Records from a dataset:
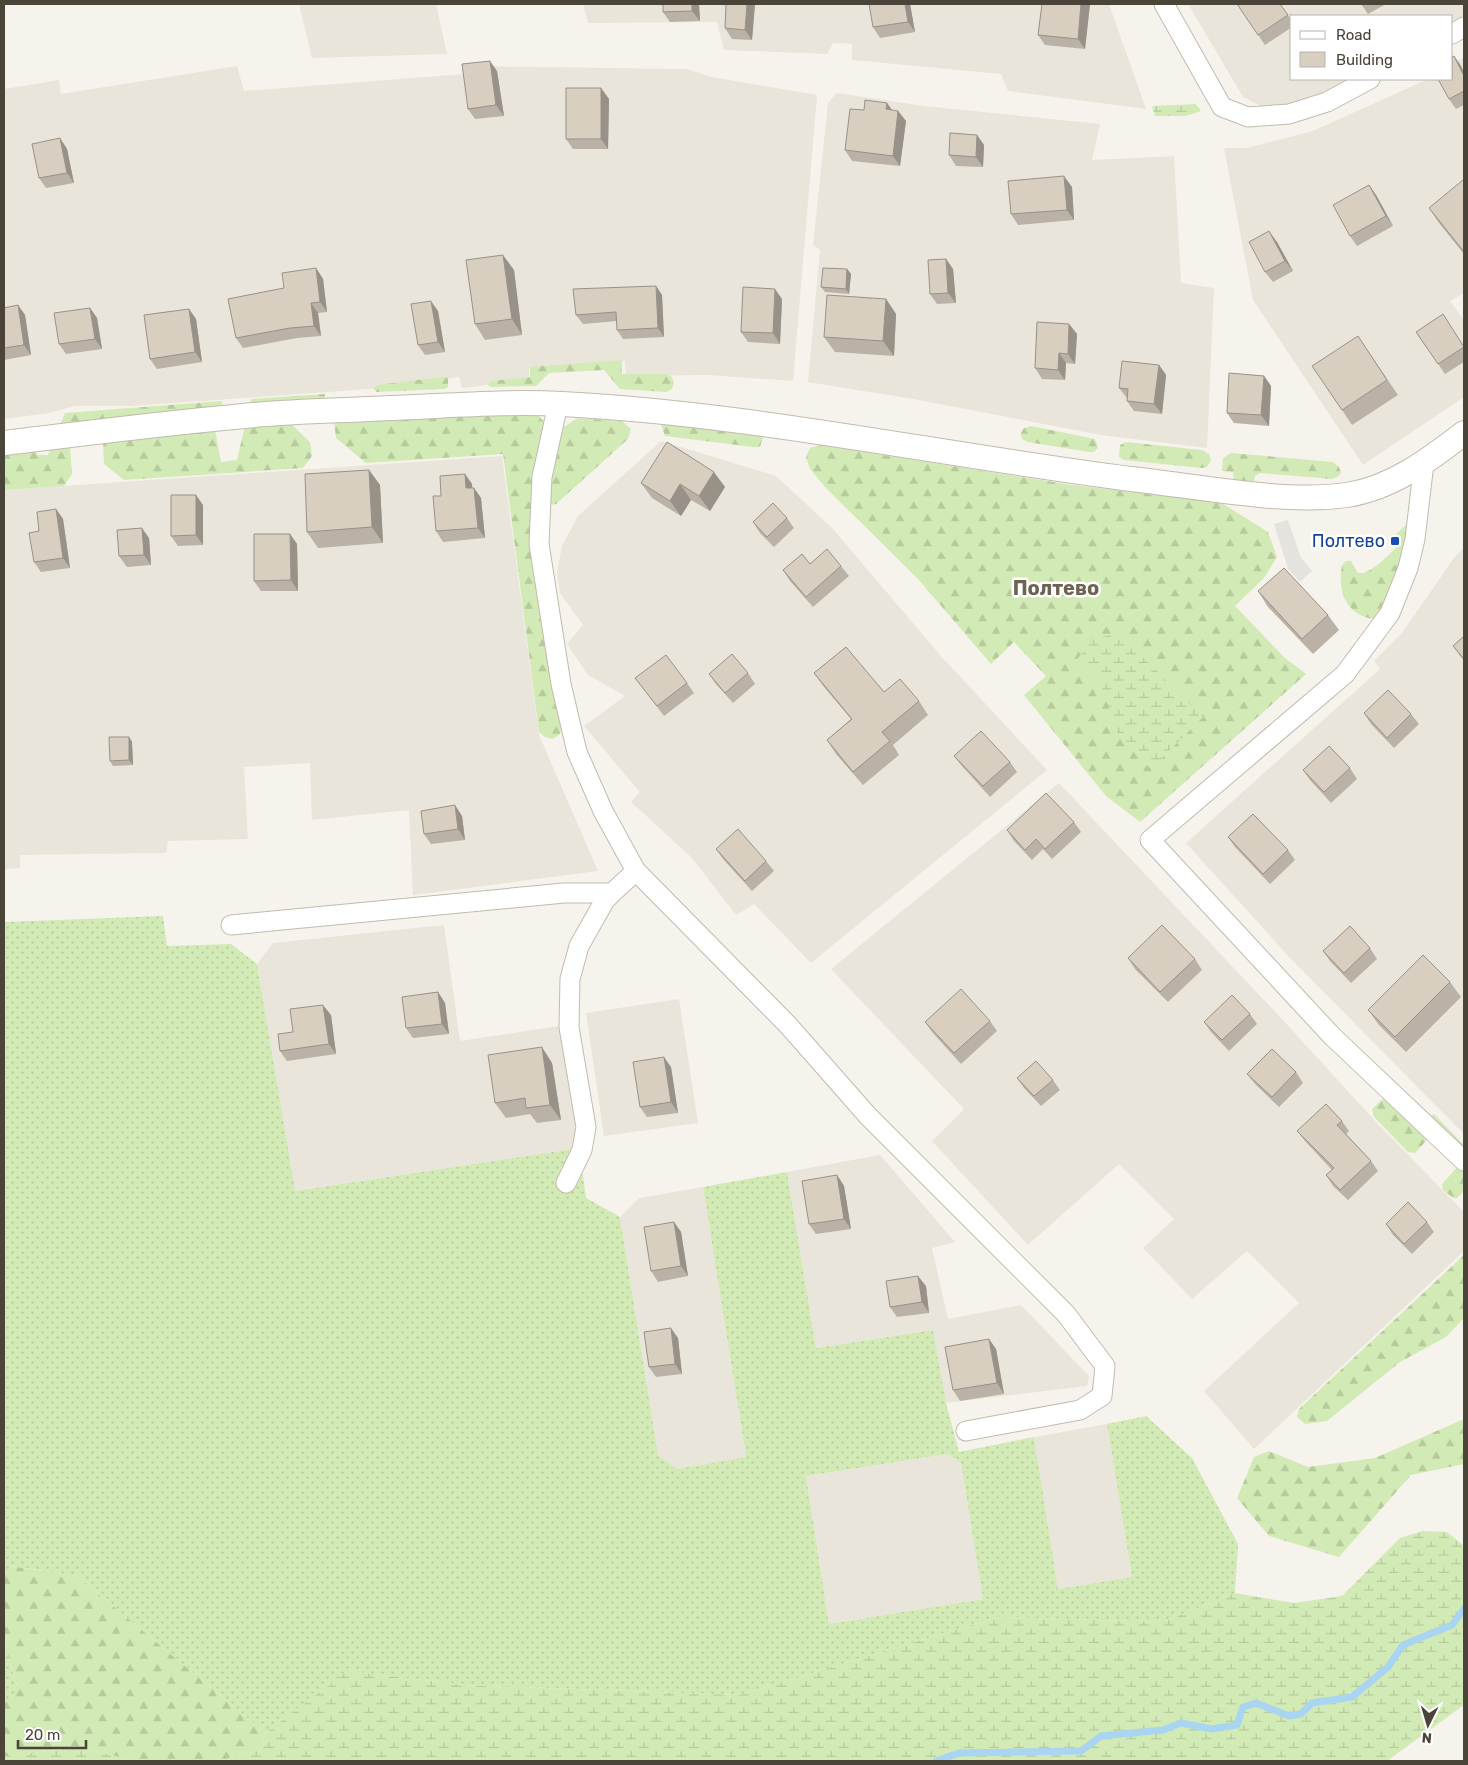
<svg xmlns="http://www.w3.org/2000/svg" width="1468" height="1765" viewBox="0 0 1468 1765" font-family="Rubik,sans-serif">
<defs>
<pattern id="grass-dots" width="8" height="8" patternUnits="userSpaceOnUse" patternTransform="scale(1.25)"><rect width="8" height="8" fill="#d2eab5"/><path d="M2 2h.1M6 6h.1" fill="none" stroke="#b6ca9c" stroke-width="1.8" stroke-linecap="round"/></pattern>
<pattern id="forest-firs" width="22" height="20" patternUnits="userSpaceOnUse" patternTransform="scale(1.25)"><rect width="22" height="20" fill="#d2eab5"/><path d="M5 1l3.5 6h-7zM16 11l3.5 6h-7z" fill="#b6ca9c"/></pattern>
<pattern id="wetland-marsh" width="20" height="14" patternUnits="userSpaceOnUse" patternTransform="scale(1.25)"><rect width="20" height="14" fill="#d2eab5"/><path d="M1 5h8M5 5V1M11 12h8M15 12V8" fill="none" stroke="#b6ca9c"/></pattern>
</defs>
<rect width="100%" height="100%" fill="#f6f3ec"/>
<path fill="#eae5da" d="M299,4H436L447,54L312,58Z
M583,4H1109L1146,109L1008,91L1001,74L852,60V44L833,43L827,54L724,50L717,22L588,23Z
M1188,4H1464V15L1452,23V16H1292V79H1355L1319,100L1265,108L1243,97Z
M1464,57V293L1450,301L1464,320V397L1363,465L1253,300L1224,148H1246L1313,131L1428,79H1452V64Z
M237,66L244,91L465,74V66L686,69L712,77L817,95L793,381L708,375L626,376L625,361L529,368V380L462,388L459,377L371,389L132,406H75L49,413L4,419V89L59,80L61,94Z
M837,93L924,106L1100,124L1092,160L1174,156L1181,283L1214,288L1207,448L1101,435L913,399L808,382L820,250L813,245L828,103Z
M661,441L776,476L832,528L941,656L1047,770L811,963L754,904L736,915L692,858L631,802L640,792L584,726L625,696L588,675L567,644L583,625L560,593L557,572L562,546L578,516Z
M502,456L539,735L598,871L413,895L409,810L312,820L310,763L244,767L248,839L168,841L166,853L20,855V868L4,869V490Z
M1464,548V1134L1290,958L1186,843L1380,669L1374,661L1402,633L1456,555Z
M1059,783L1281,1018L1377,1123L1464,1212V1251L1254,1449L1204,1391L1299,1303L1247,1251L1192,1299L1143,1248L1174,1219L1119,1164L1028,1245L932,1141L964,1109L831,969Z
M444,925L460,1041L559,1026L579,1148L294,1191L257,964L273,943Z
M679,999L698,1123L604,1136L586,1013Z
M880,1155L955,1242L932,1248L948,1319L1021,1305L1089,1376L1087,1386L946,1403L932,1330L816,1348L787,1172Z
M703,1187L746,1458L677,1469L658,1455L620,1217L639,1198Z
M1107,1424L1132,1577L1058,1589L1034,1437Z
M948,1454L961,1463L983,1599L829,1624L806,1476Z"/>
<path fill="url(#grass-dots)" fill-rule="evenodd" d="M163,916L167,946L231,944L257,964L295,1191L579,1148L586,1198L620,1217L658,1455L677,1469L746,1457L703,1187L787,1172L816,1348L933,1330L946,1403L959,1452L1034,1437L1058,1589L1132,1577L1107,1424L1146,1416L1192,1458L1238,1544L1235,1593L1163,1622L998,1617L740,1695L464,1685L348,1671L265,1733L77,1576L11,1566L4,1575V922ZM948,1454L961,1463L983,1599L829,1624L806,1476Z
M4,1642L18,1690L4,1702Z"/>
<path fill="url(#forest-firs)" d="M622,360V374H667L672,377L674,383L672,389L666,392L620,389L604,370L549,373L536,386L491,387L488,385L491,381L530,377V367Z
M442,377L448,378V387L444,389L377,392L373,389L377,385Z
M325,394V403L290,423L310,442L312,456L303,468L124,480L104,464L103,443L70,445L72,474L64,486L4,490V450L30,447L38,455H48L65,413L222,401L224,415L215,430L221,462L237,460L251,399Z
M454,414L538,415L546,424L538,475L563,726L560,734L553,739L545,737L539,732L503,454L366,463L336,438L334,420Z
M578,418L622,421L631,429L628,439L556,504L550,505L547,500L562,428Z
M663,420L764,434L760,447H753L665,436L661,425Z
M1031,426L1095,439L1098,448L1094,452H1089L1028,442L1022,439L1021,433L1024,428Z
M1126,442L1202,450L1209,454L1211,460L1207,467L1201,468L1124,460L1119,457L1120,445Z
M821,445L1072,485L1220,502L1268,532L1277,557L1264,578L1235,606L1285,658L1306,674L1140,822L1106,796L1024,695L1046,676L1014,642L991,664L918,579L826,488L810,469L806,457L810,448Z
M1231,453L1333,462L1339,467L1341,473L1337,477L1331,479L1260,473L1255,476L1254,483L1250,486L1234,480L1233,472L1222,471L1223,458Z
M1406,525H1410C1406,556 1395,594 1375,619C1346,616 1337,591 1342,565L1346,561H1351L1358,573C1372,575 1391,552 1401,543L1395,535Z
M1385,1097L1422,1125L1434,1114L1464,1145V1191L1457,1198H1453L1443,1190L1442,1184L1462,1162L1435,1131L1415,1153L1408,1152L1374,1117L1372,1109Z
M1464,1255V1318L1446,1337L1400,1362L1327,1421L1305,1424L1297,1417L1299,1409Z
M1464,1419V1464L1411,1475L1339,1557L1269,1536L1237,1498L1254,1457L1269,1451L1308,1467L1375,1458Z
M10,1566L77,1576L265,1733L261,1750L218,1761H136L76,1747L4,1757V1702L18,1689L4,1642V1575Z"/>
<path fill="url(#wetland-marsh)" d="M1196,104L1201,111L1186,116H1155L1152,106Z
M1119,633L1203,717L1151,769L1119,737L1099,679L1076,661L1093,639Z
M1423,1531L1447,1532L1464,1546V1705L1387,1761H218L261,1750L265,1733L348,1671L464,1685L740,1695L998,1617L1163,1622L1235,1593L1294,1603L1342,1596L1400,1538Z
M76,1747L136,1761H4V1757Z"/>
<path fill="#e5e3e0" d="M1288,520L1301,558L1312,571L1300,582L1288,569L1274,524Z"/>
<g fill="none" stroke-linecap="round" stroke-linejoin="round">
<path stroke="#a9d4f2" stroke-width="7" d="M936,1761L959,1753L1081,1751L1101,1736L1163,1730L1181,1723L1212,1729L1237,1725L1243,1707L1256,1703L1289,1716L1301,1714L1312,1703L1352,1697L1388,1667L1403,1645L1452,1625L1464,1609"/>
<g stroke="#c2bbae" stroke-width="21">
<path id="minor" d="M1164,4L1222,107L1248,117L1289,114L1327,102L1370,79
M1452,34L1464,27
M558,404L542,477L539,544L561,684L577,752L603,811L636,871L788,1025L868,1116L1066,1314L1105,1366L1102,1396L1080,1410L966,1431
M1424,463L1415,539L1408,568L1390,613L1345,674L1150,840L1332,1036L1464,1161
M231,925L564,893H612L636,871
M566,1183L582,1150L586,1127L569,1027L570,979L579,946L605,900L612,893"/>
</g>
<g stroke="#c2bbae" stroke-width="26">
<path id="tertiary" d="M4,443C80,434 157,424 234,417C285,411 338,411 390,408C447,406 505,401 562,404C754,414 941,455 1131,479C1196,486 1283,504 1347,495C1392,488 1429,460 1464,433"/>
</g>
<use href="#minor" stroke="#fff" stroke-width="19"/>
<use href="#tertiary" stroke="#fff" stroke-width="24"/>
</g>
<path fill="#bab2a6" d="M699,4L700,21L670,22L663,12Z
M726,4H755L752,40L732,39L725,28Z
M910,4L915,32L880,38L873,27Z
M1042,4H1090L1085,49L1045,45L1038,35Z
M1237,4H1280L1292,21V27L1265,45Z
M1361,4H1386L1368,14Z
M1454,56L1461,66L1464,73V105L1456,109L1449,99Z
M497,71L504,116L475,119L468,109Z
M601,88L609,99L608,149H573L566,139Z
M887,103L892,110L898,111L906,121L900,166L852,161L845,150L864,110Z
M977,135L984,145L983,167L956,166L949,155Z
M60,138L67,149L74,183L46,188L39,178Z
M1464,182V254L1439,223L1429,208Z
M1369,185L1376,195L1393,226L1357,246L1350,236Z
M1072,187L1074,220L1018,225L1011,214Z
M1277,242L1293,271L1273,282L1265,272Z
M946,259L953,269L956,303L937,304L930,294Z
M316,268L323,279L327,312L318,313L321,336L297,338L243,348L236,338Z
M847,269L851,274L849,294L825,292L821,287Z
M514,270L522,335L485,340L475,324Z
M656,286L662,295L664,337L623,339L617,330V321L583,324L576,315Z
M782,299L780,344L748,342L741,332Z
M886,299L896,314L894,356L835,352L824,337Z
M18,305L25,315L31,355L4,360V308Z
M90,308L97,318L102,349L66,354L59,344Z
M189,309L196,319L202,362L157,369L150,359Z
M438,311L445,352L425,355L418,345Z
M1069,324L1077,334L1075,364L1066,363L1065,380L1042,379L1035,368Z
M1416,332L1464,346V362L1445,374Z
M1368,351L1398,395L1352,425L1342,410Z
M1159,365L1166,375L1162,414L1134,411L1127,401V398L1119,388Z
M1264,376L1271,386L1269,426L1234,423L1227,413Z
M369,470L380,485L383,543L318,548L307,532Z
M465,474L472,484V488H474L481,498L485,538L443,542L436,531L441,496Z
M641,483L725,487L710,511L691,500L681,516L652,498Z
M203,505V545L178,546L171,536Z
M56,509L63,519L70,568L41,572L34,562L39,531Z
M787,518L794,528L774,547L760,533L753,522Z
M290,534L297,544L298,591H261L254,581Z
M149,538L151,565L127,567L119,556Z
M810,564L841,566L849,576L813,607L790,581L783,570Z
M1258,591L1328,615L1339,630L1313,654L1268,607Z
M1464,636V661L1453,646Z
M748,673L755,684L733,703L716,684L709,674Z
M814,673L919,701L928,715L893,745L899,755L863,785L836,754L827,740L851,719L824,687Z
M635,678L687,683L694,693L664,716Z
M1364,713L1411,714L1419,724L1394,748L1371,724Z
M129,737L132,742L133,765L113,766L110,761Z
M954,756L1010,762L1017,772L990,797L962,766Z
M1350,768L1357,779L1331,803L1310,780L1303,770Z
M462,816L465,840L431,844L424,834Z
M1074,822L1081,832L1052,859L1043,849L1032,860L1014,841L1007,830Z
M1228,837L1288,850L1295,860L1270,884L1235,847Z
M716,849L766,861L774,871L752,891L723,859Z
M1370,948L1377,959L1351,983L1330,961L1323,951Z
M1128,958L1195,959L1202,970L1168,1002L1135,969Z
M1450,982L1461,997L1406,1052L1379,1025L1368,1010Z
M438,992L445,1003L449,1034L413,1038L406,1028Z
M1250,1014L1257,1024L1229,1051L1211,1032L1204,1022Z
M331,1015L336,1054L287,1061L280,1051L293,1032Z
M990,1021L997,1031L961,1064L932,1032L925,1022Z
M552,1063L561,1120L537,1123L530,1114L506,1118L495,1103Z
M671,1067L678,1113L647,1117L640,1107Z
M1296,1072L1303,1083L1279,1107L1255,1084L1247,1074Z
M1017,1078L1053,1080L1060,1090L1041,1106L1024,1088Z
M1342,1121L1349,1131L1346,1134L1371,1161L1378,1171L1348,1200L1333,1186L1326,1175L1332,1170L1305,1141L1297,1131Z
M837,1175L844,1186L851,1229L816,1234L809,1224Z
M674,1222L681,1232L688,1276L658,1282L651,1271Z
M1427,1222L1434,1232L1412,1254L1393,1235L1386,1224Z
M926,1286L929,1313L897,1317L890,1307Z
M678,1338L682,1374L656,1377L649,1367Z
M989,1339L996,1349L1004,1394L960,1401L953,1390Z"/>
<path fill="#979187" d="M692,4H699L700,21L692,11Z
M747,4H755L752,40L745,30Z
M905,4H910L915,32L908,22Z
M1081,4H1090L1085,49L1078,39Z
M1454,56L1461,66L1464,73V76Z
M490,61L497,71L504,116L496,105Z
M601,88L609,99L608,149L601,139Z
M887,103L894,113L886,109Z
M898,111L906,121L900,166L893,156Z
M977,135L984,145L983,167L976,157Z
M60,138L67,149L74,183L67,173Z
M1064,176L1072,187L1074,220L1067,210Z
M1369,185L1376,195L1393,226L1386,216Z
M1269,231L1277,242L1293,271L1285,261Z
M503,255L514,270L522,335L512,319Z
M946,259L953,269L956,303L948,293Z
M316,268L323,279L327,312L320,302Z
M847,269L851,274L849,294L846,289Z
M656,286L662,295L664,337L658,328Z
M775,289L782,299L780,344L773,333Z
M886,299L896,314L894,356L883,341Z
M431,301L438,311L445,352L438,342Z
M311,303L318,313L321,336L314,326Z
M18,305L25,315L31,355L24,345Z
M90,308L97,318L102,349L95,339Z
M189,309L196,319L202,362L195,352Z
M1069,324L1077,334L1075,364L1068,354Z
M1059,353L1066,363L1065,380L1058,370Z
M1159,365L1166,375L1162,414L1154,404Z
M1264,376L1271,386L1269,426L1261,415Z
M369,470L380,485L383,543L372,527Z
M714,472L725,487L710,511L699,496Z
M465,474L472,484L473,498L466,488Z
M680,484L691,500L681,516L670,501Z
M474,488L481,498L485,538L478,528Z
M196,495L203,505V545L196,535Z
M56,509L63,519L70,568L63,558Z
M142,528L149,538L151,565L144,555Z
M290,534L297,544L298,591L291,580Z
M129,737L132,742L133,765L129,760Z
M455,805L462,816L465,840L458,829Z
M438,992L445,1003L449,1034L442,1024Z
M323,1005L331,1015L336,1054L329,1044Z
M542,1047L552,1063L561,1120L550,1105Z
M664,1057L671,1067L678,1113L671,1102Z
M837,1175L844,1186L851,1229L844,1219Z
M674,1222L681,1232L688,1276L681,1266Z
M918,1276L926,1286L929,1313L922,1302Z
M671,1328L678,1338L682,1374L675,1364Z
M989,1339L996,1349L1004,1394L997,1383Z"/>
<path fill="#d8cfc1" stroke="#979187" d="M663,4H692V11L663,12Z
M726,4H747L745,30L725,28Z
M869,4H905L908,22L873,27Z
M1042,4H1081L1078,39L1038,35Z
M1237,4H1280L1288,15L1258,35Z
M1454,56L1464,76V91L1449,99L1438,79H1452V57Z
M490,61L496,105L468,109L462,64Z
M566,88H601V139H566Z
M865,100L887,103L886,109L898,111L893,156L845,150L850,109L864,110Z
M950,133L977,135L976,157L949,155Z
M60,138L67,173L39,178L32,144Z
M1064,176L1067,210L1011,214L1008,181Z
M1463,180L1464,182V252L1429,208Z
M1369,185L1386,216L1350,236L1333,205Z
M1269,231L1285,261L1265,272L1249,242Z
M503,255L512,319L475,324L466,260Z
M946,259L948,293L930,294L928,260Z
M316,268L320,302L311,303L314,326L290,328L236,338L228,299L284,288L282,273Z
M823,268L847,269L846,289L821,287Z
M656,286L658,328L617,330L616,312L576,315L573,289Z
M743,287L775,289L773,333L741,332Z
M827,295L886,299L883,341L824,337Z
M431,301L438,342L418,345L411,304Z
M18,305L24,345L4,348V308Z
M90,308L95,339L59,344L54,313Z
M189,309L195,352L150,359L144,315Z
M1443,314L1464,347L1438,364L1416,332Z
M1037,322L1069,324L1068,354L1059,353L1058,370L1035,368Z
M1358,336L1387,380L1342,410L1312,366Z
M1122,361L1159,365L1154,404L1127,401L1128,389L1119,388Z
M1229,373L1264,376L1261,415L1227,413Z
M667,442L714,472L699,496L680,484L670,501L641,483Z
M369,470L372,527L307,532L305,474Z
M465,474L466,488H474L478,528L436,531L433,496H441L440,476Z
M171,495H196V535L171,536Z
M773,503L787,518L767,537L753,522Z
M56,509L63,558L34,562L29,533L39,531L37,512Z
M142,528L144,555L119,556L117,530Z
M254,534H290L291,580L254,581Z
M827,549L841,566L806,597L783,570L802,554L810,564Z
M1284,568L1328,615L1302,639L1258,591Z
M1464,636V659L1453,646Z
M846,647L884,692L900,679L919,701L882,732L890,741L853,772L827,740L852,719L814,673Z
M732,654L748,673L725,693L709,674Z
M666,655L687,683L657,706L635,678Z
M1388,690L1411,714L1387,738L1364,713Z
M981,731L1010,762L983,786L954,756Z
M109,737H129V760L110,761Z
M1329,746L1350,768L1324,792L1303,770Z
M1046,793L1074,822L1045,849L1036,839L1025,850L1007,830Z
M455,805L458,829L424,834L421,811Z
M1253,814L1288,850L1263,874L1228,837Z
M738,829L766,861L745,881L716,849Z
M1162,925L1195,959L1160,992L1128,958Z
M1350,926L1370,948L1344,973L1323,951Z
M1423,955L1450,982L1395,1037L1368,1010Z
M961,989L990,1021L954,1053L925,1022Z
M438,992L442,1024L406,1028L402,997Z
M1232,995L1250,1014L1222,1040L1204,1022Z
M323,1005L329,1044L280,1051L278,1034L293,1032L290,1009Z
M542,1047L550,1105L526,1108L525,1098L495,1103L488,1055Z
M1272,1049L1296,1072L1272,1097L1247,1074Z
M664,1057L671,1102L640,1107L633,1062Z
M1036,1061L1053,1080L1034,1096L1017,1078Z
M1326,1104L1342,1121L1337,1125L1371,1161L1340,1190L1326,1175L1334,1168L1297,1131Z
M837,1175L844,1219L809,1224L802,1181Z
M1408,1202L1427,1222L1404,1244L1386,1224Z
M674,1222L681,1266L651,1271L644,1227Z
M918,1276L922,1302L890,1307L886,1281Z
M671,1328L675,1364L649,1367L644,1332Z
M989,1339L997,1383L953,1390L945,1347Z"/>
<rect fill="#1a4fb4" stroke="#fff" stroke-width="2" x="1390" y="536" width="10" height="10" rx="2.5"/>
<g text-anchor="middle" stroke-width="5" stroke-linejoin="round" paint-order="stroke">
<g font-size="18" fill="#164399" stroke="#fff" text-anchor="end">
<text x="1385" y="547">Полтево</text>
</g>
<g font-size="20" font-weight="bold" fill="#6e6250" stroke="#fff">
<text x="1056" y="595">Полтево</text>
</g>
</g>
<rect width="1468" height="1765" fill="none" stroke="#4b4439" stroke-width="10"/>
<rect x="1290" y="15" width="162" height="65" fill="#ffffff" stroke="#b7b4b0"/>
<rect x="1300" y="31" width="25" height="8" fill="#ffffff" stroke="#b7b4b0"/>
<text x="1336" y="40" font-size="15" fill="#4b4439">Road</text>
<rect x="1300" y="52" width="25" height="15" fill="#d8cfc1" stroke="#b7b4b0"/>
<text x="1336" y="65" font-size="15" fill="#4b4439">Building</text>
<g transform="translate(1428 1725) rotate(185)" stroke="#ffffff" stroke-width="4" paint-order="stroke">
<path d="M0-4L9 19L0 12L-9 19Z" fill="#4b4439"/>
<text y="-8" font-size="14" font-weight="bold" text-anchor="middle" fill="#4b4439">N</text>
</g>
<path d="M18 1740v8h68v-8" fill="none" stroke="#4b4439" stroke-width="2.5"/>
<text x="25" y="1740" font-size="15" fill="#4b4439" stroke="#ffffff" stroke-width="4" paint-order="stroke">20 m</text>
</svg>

PROMPT:
For this exercise, output exactly the lines above from the line with "M946,259L948,293L930,294L928,260Z" to the line with "M1232,995L1250,1014L1222,1040L1204,1022Z", counting both, and leave out the rest.

ANSWER TO THIS PROBLEM:
M946,259L948,293L930,294L928,260Z
M316,268L320,302L311,303L314,326L290,328L236,338L228,299L284,288L282,273Z
M823,268L847,269L846,289L821,287Z
M656,286L658,328L617,330L616,312L576,315L573,289Z
M743,287L775,289L773,333L741,332Z
M827,295L886,299L883,341L824,337Z
M431,301L438,342L418,345L411,304Z
M18,305L24,345L4,348V308Z
M90,308L95,339L59,344L54,313Z
M189,309L195,352L150,359L144,315Z
M1443,314L1464,347L1438,364L1416,332Z
M1037,322L1069,324L1068,354L1059,353L1058,370L1035,368Z
M1358,336L1387,380L1342,410L1312,366Z
M1122,361L1159,365L1154,404L1127,401L1128,389L1119,388Z
M1229,373L1264,376L1261,415L1227,413Z
M667,442L714,472L699,496L680,484L670,501L641,483Z
M369,470L372,527L307,532L305,474Z
M465,474L466,488H474L478,528L436,531L433,496H441L440,476Z
M171,495H196V535L171,536Z
M773,503L787,518L767,537L753,522Z
M56,509L63,558L34,562L29,533L39,531L37,512Z
M142,528L144,555L119,556L117,530Z
M254,534H290L291,580L254,581Z
M827,549L841,566L806,597L783,570L802,554L810,564Z
M1284,568L1328,615L1302,639L1258,591Z
M1464,636V659L1453,646Z
M846,647L884,692L900,679L919,701L882,732L890,741L853,772L827,740L852,719L814,673Z
M732,654L748,673L725,693L709,674Z
M666,655L687,683L657,706L635,678Z
M1388,690L1411,714L1387,738L1364,713Z
M981,731L1010,762L983,786L954,756Z
M109,737H129V760L110,761Z
M1329,746L1350,768L1324,792L1303,770Z
M1046,793L1074,822L1045,849L1036,839L1025,850L1007,830Z
M455,805L458,829L424,834L421,811Z
M1253,814L1288,850L1263,874L1228,837Z
M738,829L766,861L745,881L716,849Z
M1162,925L1195,959L1160,992L1128,958Z
M1350,926L1370,948L1344,973L1323,951Z
M1423,955L1450,982L1395,1037L1368,1010Z
M961,989L990,1021L954,1053L925,1022Z
M438,992L442,1024L406,1028L402,997Z
M1232,995L1250,1014L1222,1040L1204,1022Z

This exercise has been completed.